Task details | From the data below, please reproduce exactly everything from the line that contains "M101 1376 102 1352" down to the line that contains "M1155 1300 1170 1291 1189 1284", with both ends included.

· · ·

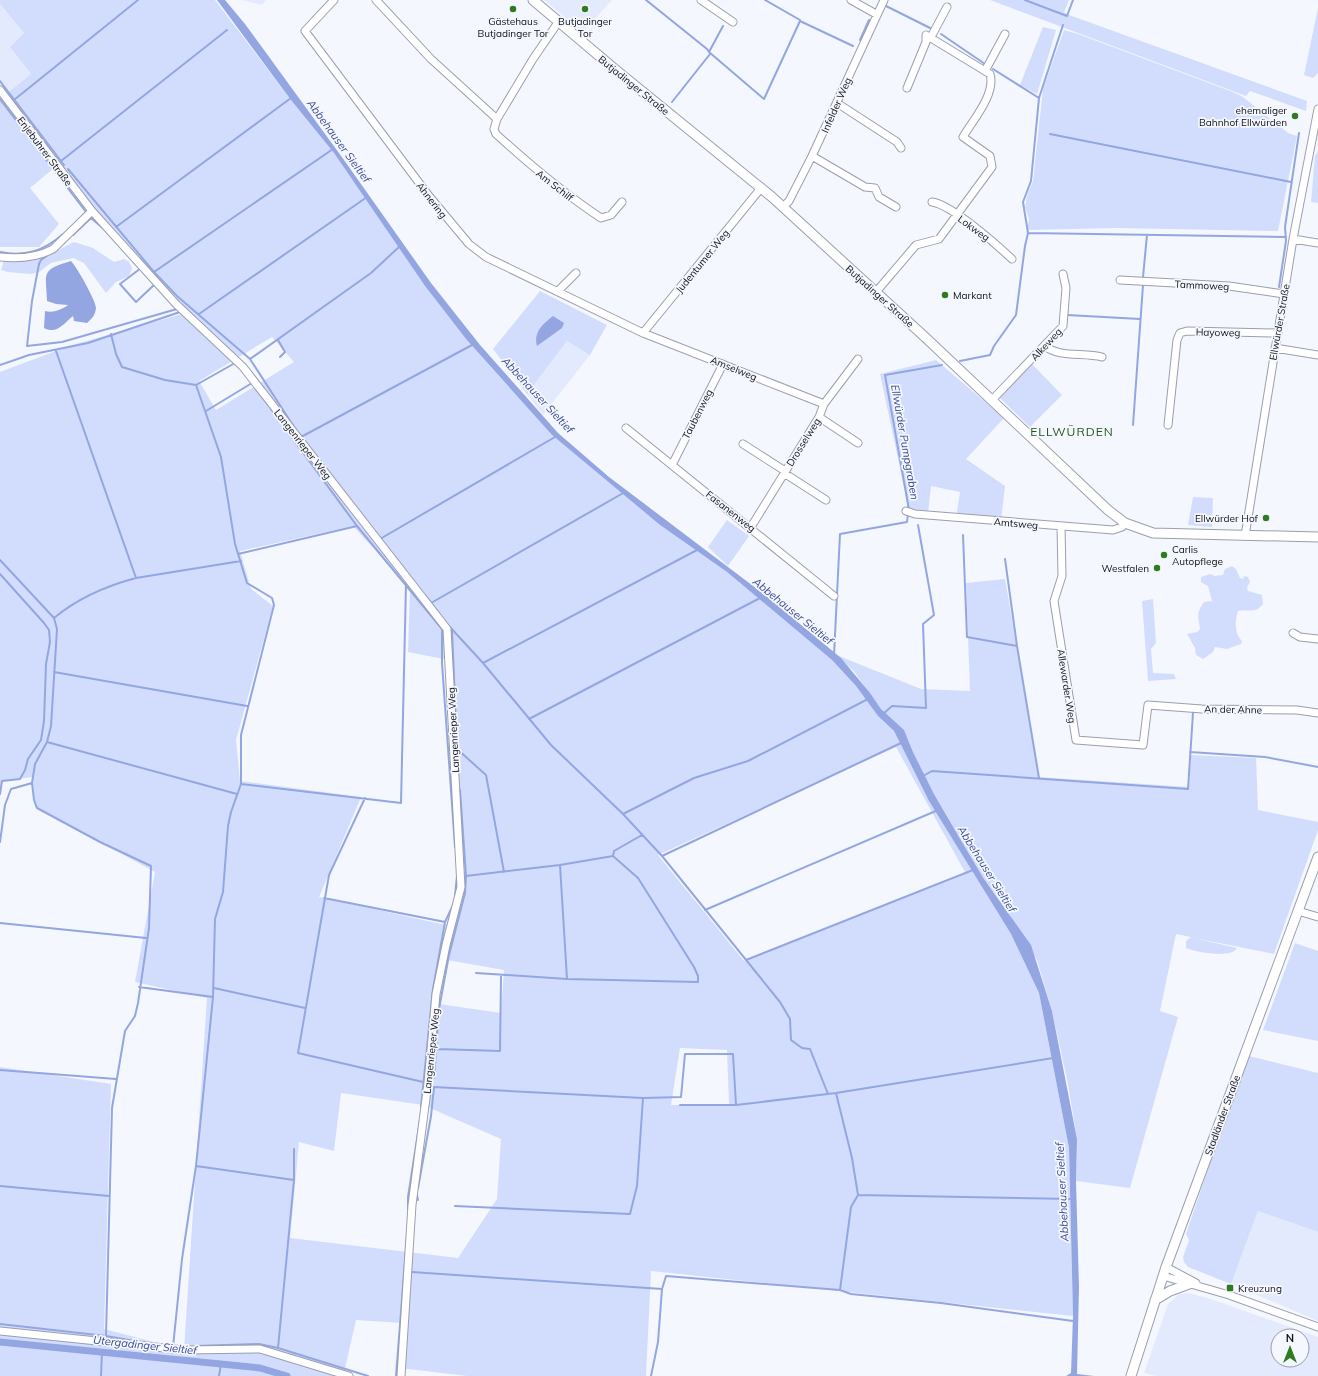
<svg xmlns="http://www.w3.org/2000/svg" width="1318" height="1376" font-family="Mulish,sans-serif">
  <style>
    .built { fill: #e4eafd; fill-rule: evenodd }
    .green { fill: #d2ddfd; fill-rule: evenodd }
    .water { fill: #93a6e2 }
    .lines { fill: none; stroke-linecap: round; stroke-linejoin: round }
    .stream { stroke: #93a6e2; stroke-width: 2 }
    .canal { stroke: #93a6e2; stroke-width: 7 }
    .minor-casing { stroke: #9a9fae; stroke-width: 9 }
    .major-casing { stroke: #9a9fae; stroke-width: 11 }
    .minor { stroke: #fff; stroke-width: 7 }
    .major { stroke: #fff; stroke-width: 9 }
    .poi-dot { fill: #307b22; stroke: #f4f7fd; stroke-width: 1.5 }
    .labels { text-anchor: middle; stroke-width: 3.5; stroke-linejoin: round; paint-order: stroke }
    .poi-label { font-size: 10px; fill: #0f1116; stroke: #f4f7fd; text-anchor: end }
    .street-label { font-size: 10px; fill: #0f1116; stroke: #f4f7fd }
    .water-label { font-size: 11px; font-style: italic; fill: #3a4b93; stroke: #f4f7fd }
    .quarter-label { font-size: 12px; letter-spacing: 1px; fill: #23521a; stroke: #f4f7fd }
  </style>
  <rect width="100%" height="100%" fill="#f4f7fd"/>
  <path class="built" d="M242 0H266L262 5Z
    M544 0H612L583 32Z
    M0 4 24 33 10 47 31 74 5 95 0 87Z
    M567 341 590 355 543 415 527 394Z
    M1258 1211 1318 1232V1321L1231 1284Z
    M1189 1293 1214 1300 1318 1337V1376H1156L1144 1373 1168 1304 1179 1294ZM1278 1336H1302V1360H1278Z"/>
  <path class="green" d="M0 0H215L291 100 334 153 425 286 466 339 552 435 660 525 727 572 832 660 856 686 878 716 894 731 929 801 1011 934 1039 993 1069 1148 1073 1316 651 1271 646 1376H467L400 1368 403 1323 356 1320 344 1373 355 1376H0V1067L111 1084 104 1329 184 1350 207 998 135 982 155 872 35 807 32 777 2 781 0 795V372L69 346 182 314 114 233 12 104 24 93 12 103 5 95 31 74 10 47 24 33 0 4ZM272 337 294 362 216 410 199 381ZM353 526 410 588 408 652 449 660 464 874 446 925 319 897 361 797 240 781 236 740 273 606 251 589 240 551ZM896 747 966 874 744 961 658 855ZM447 960 504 970 501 1013 439 1004ZM680 1048 727 1050 729 1105H671ZM341 1093 423 1105 501 1139 497 1199 458 1258 290 1238 299 1142 334 1151Z
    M990 0H1069L1064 12 1069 15 1307 101 1306 111 1250 91 1246 96Z
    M1318 8V73L1313 78 1304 75Z
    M1043 27 1056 30 1037 94 1020 85Z
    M1064 30 1078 34 1233 92 1243 97 1288 133 1297 136 1278 231 1117 228 1027 230 1029 219 1025 207 1027 196 1033 181 1043 89Z
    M0 95 54 168 30 188 59 224 39 247H0Z
    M1318 151V203L1311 202 1315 156Z
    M74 242 93 248 114 262 124 259 129 262 132 268 129 276 116 282 106 293 84 263 73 258 51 263 39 272 31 274 8 272 1 270 4 260 14 257H45Z
    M540 291 607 325 590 355 567 341 527 394 493 349Z
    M936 360 1004 418 966 459 1005 486 1001 521 956 518 960 492 931 486 928 513 909 510 880 374Z
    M1032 364 1062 395 1030 427 999 397Z
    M1193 497 1213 498 1212 527 1188 525Z
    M727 520 749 536 728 566 708 547Z
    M1232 566 1236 569 1240 578 1243 579 1244 576 1248 577 1250 582 1247 587 1248 591 1262 595 1263 604C1255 615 1248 608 1238 611 1235 621 1234 633 1242 641L1241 644 1227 649 1215 647 1213 652 1203 659 1196 655 1195 648 1187 634 1197 632 1200 629C1198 615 1196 614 1204 602L1212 601 1208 586 1201 582V577L1210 574 1215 576 1223 575 1225 569Z
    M1005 579 1039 777 1189 787 1191 755 1256 758 1258 810 1318 822V830L1274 954 1194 938 1237 948C1232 959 1195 952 1186 948V941L1191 937 1176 934 1160 1011 1178 1017 1130 1188 1076 1181 1077 1139 1068 1084 1052 1011 1037 960 1005 907 984 879 959 837 934 794 913 752 907 737 881 709 853 670 834 654 921 689 970 691 966 583Z
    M1153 599 1156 643 1151 649 1153 673 1174 674 1176 679 1148 681 1142 601Z
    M1295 943 1318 951V1041L1263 1030Z
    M1249 1056 1318 1073V1232L1258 1211 1231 1284 1188 1267 1184 1262 1183 1257 1189 1240 1186 1234 1219 1137Z"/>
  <path class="water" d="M217 0H225L245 24 344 160 431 283 480 345 558 433 609 477 765 595 841 658 870 693 881 709 904 730 913 752 934 794 959 837 984 879 1031 945 1052 1011 1077 1139 1076 1181 1079 1287 1077 1374 1094 1376H1066L1071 1373 1073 1316 1069 1148 1039 993 1011 934 929 801 894 731 878 716 856 686 832 660 727 572 660 525 552 435 466 339 425 286 334 153 291 100Z
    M71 261C77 267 96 301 96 308 95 316 92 318 87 323L74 321 73 316C64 323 57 335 44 328L45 311C53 313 61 310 68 305L56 304 47 301C46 273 40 270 71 261Z
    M553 316 564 323 562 328 537 346C533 332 543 324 553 316Z"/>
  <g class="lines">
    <path class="stream" d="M646 0 707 49 709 52 764 99 800 21 853 46
      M765 0 800 20
      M1025 0 1067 16 1073 0
      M886 6 930 28
      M941 34 985 64
      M860 40 869 20
      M709 52 723 26
      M993 69 1039 98
      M0 81 64 165
      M0 99 86 212 82 216
      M14 100 138 0
      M672 102 710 54
      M1050 134 1291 182
      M61 161 227 30
      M68 169 154 272 177 296 250 359 371 273 400 246
      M116 227 291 98
      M1028 233 1286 237
      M73 235 91 218 105 230
      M0 252C25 257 44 251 63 234
      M48 255 41 260 39 264 32 301 27 346 62 342 177 309
      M141 268 120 284 136 302 155 284
      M154 272 333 149
      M1143 277 1147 235
      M1279 287 1286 241 1285 227 1299 133
      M199 314 367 197
      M1067 315 1140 319
      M111 334 116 354 122 367 165 380 196 385 235 363
      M278 340 285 352 280 357
      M56 351 136 578
      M250 359 296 430
      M960 361 990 355 994 346 1016 315 1025 246 1028 233 1023 202 1031 181 1039 98 1063 25
      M0 365 29 355 88 343 180 312
      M271 409 357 526 442 629V663L455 847
      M206 411 252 383
      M1133 425 1143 285
      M301 437 472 345
      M909 510 885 375 942 365
      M963 535 967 637 1017 646
      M380 539 555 437
      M238 554 357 526
      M1005 559 1017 646 1039 778
      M0 560 54 618 57 629 51 726 47 742 35 764 32 783 34 800 37 808 100 842 151 866 149 928 138 1003 135 1016 125 1031 112 1108 106 1336
      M0 574 44 623 49 630 50 642 46 664 44 721 41 740 28 759 25 770 20 779 2 781 0 794
      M425 595 439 613
      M431 603 625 492
      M54 618C78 598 106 586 136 578L241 561
      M449 626 483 663 551 745 623 814 662 856 780 1002 790 1019 791 1040 802 1048 810 1049 828 1094
      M452 630 457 749 486 775 504 872
      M834 655 840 534 907 522 908 514
      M483 663 697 550
      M54 672 247 706
      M883 714 892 706 926 708 923 624 934 615 918 525
      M529 719 760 598
      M47 742 237 794
      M1190 752 1265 757 1318 767
      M923 776 932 771 1188 789 1193 713
      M241 784 401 803 406 584
      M365 798 329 875 298 1053 423 1082
      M623 814 694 778 748 761 868 699
      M0 842 5 805 11 789 32 783
      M662 856 901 743
      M560 865 567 979
      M466 876 560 865 613 856 614 851 642 835
      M455 895 457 876
      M324 898 445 922
      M705 910 938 810
      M0 923 146 938
      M746 960 973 870
      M476 973 567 979 698 982V976L694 967 638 878 613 856
      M139 987 213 997
      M214 988 305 1008
      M437 1049 500 1051 501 976
      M0 1070 116 1079
      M434 1078 439 1009 449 955 465 893 466 876 460 790
      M836 1093 852 1158 858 1195 851 1207 840 1290
      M680 1105H736L836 1093 1053 1058
      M421 1107 433 989 445 922 454 903
      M196 1166 294 1180
      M0 1186 109 1196
      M418 1188 431 1116 434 1087 643 1098 681 1097 685 1054H733L736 1105
      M417 1195 418 1200
      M858 1195 1073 1199
      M455 1206 630 1214 637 1186 643 1098
      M408 1209V1197L420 1120
      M412 1272 662 1289
      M0 1324 106 1336 146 1343
      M196 1346 259 1344 278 1348 368 1376
      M173 1347 182 1259 196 1166 213 997 215 919 223 892 228 826 231 812 241 784V735L274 605 272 598 247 583 235 544 221 457 196 385
      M278 1348 294 1180V1149
      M101 1376 102 1352
      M219 1376 221 1364
      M396 1376 407 1235
      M651 1376 658 1342 662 1289 666 1276 840 1290 851 1294 941 1303 1073 1321"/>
    <path class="canal" d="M0 1342 260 1368 287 1376"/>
    <g class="minor-casing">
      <path id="minor" d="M334 0 305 31 429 196 469 244 486 257 643 333 824 404
        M376 0 431 59 497 119
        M701 0 733 22
        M851 0 876 14
        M559 21 533 59 497 119 494 129 496 134C529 164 563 193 601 218L611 215 622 202
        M931 37 947 7
        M985 71 1005 34
        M0 90 92 211 176 304 243 367 447 629 461 887 446 945 436 994 428 1083 412 1205 401 1376
        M837 103 897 142 901 148
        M812 156 865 187 875 188 879 197 896 207
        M932 202C952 205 996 244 1012 259
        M783 207 789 201 812 156 884 0
        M1293 239 1318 243
        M0 257C18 259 36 258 53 249L92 211
        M1120 280 1229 286 1284 294
        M558 291 576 273
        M876 292 916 245 939 239 992 167 990 156 963 137C973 120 996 94 990 74L926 35V42L907 88
        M643 333 761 188
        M1045 346C1059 358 1084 352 1102 357
        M1275 348 1318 355
        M992 400 1063 326 1066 288 1063 274
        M819 417 858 443
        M1168 425 1177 340 1180 333 1187 331 1277 333
        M626 428 834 596
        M743 444 785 471
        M672 465 723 364
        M784 473 826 500
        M906 511 915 514 1113 530 1122 527 1125 523
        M1061 526 1062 576 1054 601 1076 740 1143 745 1148 705 1202 709 1297 710 1318 713
        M751 527 819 417 824 404 858 359
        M1245 536 1293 239 1318 109
        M1293 633 1300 637 1318 639
        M1298 911 1318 917
        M1166 1267 1196 1283
        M1163 1276 1229 1295 1318 1327
        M0 1331 184 1350 260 1349 349 1376"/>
    </g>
    <g class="major-casing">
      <path id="major" d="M533 0 617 71 772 197 926 338 1108 510 1125 523 1153 533 1318 537
        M1155 1300 1170 1291 1189 1284
        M1131 1376 1166 1267 1318 857"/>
    </g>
    <use href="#minor" class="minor"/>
    <use href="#major" class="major"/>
  </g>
  <g class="poi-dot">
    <circle cx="513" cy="9" r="4"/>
    <circle cx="585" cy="9" r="4"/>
    <circle cx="1295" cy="116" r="4"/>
    <circle cx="945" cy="295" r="4"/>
    <circle cx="1266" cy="518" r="4"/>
    <circle cx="1164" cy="555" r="4"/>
    <circle cx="1157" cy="568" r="4"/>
    <rect x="1226" y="1284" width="8" height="8" rx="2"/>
  </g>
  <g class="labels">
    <g class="poi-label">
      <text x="513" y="25" text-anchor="middle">Gästehaus<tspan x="513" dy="12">Butjadinger Tor</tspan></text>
      <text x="585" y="25" text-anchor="middle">Butjadinger<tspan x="585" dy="12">Tor</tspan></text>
      <text x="1287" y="114">ehemaliger<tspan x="1287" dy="12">Bahnhof Ellwürden</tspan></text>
      <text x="953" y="299" text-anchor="start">Markant</text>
      <text x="1258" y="522">Ellwürder Hof</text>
      <text x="1172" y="553" text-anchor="start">Carlis<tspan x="1172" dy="12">Autopflege</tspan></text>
      <text x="1149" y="572">Westfalen</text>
      <text x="1238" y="1292" text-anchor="start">Kreuzung</text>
    </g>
    <g class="street-label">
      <text transform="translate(634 85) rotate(39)" y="4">Butjadinger Straße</text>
      <text transform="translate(836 105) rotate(-66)" y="4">Infelder Weg</text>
      <text transform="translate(45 151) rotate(53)" y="4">Enjebuhrer Straße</text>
      <text transform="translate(555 185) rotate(38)" y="4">Am Schilf</text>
      <text transform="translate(432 200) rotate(52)" y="4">Ahnering</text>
      <text transform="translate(974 228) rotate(36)" y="4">Lokweg</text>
      <text transform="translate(702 261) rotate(-51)" y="4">Judentumer Weg</text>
      <text transform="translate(1202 285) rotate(3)" y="4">Tammoweg</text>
      <text transform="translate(880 296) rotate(42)" y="4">Butjadinger Straße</text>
      <text transform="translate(1279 322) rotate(-80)" y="4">Ellwürder Straße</text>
      <text transform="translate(1218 332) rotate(1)" y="4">Hayoweg</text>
      <text transform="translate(1046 344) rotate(-47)" y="4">Alkeweg</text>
      <text transform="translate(734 368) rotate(22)" y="4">Amselweg</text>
      <text transform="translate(697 414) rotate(-63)" y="4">Taubenweg</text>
      <text transform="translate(803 442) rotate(-58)" y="4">Drosselweg</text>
      <text transform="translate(303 444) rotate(52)" y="4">Langenrieper Weg</text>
      <text transform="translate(731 511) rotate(38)" y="4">Fasanenweg</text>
      <text transform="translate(1016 523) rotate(5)" y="4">Amtsweg</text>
      <text transform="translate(1067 686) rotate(81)" y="4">Allewarder Weg</text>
      <text transform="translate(1233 709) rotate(1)" y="4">An der Ahne</text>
      <text transform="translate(453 730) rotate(-93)" y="4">Langenrieper Weg</text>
      <text transform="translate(431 1051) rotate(-84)" y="4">Langenrieper Weg</text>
      <text transform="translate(1222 1115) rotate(-70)" y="4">Stadländer Straße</text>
    </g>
    <g class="water-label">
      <text transform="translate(339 141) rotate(54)" y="4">Abbehauser Sieltief</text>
      <text transform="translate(538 395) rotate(47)" y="4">Abbehauser Sieltief</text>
      <text transform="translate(905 442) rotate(80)" y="4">Ellwürder Pumpgraben</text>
      <text transform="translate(793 611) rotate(39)" y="4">Abbehauser Sieltief</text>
      <text transform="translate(987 869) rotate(58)" y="4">Abbehauser Sieltief</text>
      <text transform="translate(1062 1192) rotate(-93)" y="4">Abbehauser Sieltief</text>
      <text transform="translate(145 1345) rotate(6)" y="4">Utergadinger Sieltief</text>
    </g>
    <g class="quarter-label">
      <text x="1072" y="436">ELLWÜRDEN</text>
    </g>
  </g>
  <g transform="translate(1290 1348)"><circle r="19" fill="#f4f7fd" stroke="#989ba1"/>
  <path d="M0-3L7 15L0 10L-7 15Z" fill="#307b22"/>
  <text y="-6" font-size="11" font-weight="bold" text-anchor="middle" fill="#0f1116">N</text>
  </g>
</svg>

· · ·

Answer box |
      M101 1376 102 1352
      M219 1376 221 1364
      M396 1376 407 1235
      M651 1376 658 1342 662 1289 666 1276 840 1290 851 1294 941 1303 1073 1321"/>
    <path class="canal" d="M0 1342 260 1368 287 1376"/>
    <g class="minor-casing">
      <path id="minor" d="M334 0 305 31 429 196 469 244 486 257 643 333 824 404
        M376 0 431 59 497 119
        M701 0 733 22
        M851 0 876 14
        M559 21 533 59 497 119 494 129 496 134C529 164 563 193 601 218L611 215 622 202
        M931 37 947 7
        M985 71 1005 34
        M0 90 92 211 176 304 243 367 447 629 461 887 446 945 436 994 428 1083 412 1205 401 1376
        M837 103 897 142 901 148
        M812 156 865 187 875 188 879 197 896 207
        M932 202C952 205 996 244 1012 259
        M783 207 789 201 812 156 884 0
        M1293 239 1318 243
        M0 257C18 259 36 258 53 249L92 211
        M1120 280 1229 286 1284 294
        M558 291 576 273
        M876 292 916 245 939 239 992 167 990 156 963 137C973 120 996 94 990 74L926 35V42L907 88
        M643 333 761 188
        M1045 346C1059 358 1084 352 1102 357
        M1275 348 1318 355
        M992 400 1063 326 1066 288 1063 274
        M819 417 858 443
        M1168 425 1177 340 1180 333 1187 331 1277 333
        M626 428 834 596
        M743 444 785 471
        M672 465 723 364
        M784 473 826 500
        M906 511 915 514 1113 530 1122 527 1125 523
        M1061 526 1062 576 1054 601 1076 740 1143 745 1148 705 1202 709 1297 710 1318 713
        M751 527 819 417 824 404 858 359
        M1245 536 1293 239 1318 109
        M1293 633 1300 637 1318 639
        M1298 911 1318 917
        M1166 1267 1196 1283
        M1163 1276 1229 1295 1318 1327
        M0 1331 184 1350 260 1349 349 1376"/>
    </g>
    <g class="major-casing">
      <path id="major" d="M533 0 617 71 772 197 926 338 1108 510 1125 523 1153 533 1318 537
        M1155 1300 1170 1291 1189 1284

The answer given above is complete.